- [Passage to read]:
-- START --

There are many more stories that preceded and followed Josh’s affair with Mary and Glenzy. In all of these, he presents himself as the one sought after rather than the seeking one. In spite of this, Josh also emerges as one who remained sincere with each of his beloveds and gave himself completely to them without any consideration of the mundane kind. In spite of all the hurdles that Josh faced, he remained a sincere lover and a sympathetic human being. An emotionally honest Josh has remained an icon of love with a difference.

Heer Ranjha

Some stories never die; they are told again and again, from time to time, place to place, author to author. One such is the story of Heer and Ranjha. About six centuries old now, it was first narrated in verse by one Damodar Arora during the reign of Emperor Akbar. Damodar was a native of Jhang where the story is broadly based and he had heard it from one Raja Ram Khatri who is supposed to be an eyewitness to all that happened. Since then it has been narrated variously and in various languages, both in verse and prose. One of the most notable narratives came from Waris Shah in 1766, apart from several others in Sindhi, Haryanavi, Hindi, Urdu, Persian, and English. In Persian alone, there are as many as twenty versions of this story and in Urdu not less than fifteen.
Ranjha was the son of a landlord and lived in Takht Hazara by the river Chenab. Heer was the daughter of another prosperous person from Jhang. Both were young, both were beautiful and both were destined to fall in passionate love and suffer, as suffering has ever been the destiny of genuine lovers.
The young Ranjha did not have much of the worldly skills but he was a good shepherd and a fine flute player. After the death of his father, he was considered a burden on the family. His brothers ill-treated him and denied him proper share in ancestral land. In anger, he walked out of his home.
While at home, Ranjha had a dream and in his dream he had the vision of an exceptionally beautiful girl. He was enamoured by her and wished to meet her. So, when he left his home, he decided to move towards Multan to seek solace from the famous five pirs and find the whereabouts of his dream girl from them. Wandering from place to place, he happened to reach a mosque where he thought of spending the night. To assuage himself, he played his flute there but the imam of the mosque objected to this saying that music was not allowed in Islam. When he offered his logic that music knew no religion and could assuage a suffering soul, the imam saw sense and allowed him to spend the night there.

-- END --

- [Instruction 1]:
Revise the Heer and Ranjha story from "The young Ranjha" up to and including "of his home.", putting "herdsman" in place of "shepherd".

- [Provided material]:
-- START --

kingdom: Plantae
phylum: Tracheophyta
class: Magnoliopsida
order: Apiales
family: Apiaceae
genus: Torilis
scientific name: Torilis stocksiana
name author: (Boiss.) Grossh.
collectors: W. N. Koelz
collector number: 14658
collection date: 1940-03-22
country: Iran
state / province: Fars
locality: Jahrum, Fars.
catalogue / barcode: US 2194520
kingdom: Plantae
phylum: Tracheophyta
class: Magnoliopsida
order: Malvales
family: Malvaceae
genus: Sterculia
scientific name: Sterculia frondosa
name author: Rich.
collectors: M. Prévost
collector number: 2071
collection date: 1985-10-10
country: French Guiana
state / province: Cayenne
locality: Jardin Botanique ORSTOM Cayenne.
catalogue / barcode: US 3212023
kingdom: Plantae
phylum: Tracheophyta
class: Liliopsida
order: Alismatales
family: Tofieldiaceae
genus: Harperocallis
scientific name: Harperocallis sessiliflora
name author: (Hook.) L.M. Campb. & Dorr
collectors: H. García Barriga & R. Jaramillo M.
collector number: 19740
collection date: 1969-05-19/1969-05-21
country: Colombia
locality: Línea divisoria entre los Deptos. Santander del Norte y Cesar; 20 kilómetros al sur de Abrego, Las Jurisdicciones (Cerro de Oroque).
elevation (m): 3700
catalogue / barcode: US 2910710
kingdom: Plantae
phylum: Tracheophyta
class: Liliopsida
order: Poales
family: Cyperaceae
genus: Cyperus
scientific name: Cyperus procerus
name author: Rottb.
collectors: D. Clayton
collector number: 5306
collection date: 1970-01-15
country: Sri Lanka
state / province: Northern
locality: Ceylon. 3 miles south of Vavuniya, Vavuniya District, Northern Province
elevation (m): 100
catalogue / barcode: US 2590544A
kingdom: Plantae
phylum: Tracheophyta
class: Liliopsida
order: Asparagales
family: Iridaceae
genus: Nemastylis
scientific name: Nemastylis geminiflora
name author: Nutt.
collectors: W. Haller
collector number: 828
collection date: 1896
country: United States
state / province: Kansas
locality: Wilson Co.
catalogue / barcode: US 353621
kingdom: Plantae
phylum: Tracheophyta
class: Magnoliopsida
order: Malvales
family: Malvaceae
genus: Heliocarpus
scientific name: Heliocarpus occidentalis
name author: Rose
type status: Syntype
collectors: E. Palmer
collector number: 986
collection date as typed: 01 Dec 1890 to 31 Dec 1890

-- END --

- [Instruction 2]:
Format the lines of the listing from the line with "genus: Cyperus" up to and including the line with "locality: Ceylon. 3" as a JSON list of strings, with one string for each line and blank lines omitted.

- [Correct response 1]:
The young Ranjha did not have much of the worldly skills but he was a good herdsman and a fine flute player. After the death of his father, he was considered a burden on the family. His brothers ill-treated him and denied him proper share in ancestral land. In anger, he walked out of his home.

- [Correct response 2]:
[
  "genus: Cyperus",
  "scientific name: Cyperus procerus",
  "name author: Rottb.",
  "collectors: D. Clayton",
  "collector number: 5306",
  "collection date: 1970-01-15",
  "country: Sri Lanka",
  "state / province: Northern",
  "locality: Ceylon. 3 miles south of Vavuniya, Vavuniya District, Northern Province"
]